ActiveXperts Email Component makes use of the operating system's SChannel.dll module for secure SMTP- and POP3 communications. This allows Email Component to communicate with secure mail servers, including Microsoft Exchange. It also allows you to use Email Component with popular free mail servers that use secure communications only, including Gmail.com and Live.com.
So, with Email Component you can use secure SMTP (default port: 465) and secure POP3 (default port: 995).

SChannel

Schannel.dll is Microsoft's implementation of SSL/TLS, i.e. the Microsoft TLS/SSL Security Provider. The secure sockets layer (SSL) was designed to be a drop-in replacement for sockets. It performs authentication and enables developers to write and read from a "secure" socket. The Windows Server 2003 operating system and higher implement the TLS/SSL protocols through the schannel.dll module supplied with the operating system. The capability of the computer on the other side of the connection and the configuration of the individual application that is being used depends on the SSP.

TLS

TLS means: Transport Layer Security. It is a protocol that ensures privacy between communicating applications and their users on the Internet. When a server and client communicate, TLS ensures that no third party may eavesdrop or tamper with any message.
TLS is composed of two layers: the TLS Record Protocol and the TLS Handshake Protocol. The TLS Record Protocol provides connection security with some encryption method such as the Data Encryption Standard (DES). The TLS Record Protocol can also be used without encryption. The TLS Handshake Protocol allows the server and client to authenticate each other and to negotiate an encryption algorithm and cryptographic keys before data is exchanged.

SSL

The Secure Sockets Layer (SSL) is a commonly-used protocol for managing the security of a message transmission on the Internet.
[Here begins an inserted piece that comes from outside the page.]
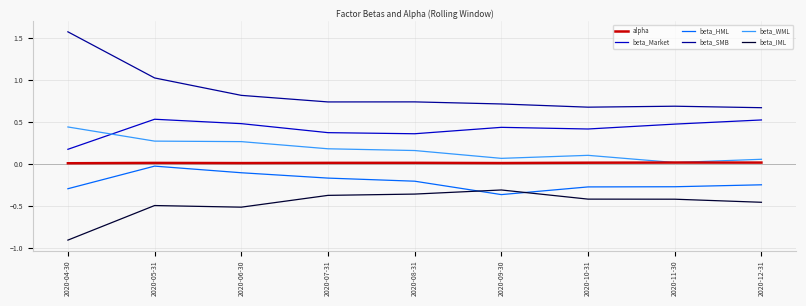

Is it true that beta_SMB equals 0.4 at 2020-11-30?

False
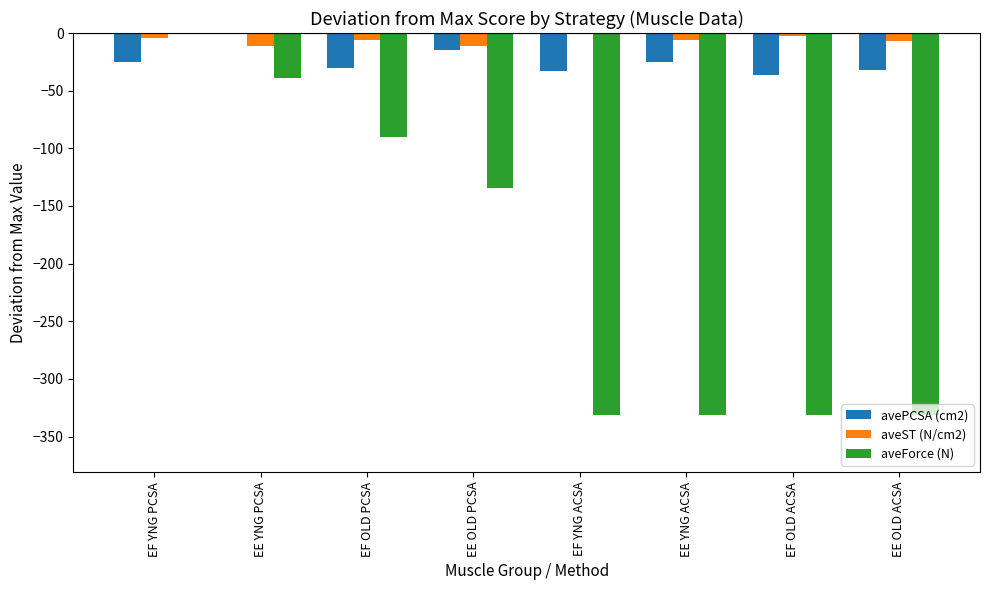

Are the bars horizontal?

No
SSL has recently been succeeded by Transport Layer Security (TLS), which is based on SSL. SSL uses a program layer located between the Internet's Hypertext Transfer Protocol (HTTP) and Transport Control Protocol (TCP) layers. SSL is included as part of both the Microsoft and Netscape browsers and most Web server products. Developed by Netscape, SSL also gained the support of Microsoft and other Internet client/server developers as well and became the de facto standard until evolving into Transport Layer Security. The "sockets" part of the term refers to the sockets method of passing data back and forth between a client and a server program in a network or between program layers in the same computer. SSL uses the public-and-private key encryption system from RSA, which also includes the use of a digital certificate. TLS and SSL are an integral part of most Web browsers (clients) and Web servers. If a Web site is on a server that supports SSL, SSL can be enabled and specific Web pages can be identified as requiring SSL access. Any Web server can be enabled by using Netscape's SSLRef program library which can be downloaded for noncommercial use or licensed for commercial use. TLS and SSL are not interoperable. However, a message sent with TLS can be handled by a client that handles SSL but not TLS.